Please copy the listing word for word, beginning with the line that contains "family: Lycidae" and continuing through the final line, with both of those lines included.

________________________

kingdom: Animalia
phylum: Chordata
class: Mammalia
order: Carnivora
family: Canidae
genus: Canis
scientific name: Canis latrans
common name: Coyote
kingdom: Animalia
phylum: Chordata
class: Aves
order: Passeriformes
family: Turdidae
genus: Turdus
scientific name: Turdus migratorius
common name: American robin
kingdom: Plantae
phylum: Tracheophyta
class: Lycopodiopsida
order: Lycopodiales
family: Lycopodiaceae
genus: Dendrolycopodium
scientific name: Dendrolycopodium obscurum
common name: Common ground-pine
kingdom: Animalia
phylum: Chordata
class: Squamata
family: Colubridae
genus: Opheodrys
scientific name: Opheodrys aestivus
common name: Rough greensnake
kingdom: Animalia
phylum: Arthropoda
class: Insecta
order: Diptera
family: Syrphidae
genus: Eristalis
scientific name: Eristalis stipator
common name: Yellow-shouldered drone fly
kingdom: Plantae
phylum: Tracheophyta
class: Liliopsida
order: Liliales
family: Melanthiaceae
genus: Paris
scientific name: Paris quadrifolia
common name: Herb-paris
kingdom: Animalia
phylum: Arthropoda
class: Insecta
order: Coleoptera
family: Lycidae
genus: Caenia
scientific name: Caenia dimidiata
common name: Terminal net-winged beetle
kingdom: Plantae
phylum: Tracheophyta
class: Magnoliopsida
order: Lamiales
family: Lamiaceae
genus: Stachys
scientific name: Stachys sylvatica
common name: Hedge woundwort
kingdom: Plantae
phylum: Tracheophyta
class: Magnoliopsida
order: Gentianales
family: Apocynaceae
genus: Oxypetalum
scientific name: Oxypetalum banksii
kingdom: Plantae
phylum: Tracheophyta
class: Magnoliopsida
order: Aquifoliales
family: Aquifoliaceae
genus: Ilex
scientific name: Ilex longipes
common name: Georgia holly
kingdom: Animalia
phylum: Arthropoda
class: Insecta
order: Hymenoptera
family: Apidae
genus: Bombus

________________________

◆ Solution for this problem:
family: Lycidae
genus: Caenia
scientific name: Caenia dimidiata
common name: Terminal net-winged beetle
kingdom: Plantae
phylum: Tracheophyta
class: Magnoliopsida
order: Lamiales
family: Lamiaceae
genus: Stachys
scientific name: Stachys sylvatica
common name: Hedge woundwort
kingdom: Plantae
phylum: Tracheophyta
class: Magnoliopsida
order: Gentianales
family: Apocynaceae
genus: Oxypetalum
scientific name: Oxypetalum banksii
kingdom: Plantae
phylum: Tracheophyta
class: Magnoliopsida
order: Aquifoliales
family: Aquifoliaceae
genus: Ilex
scientific name: Ilex longipes
common name: Georgia holly
kingdom: Animalia
phylum: Arthropoda
class: Insecta
order: Hymenoptera
family: Apidae
genus: Bombus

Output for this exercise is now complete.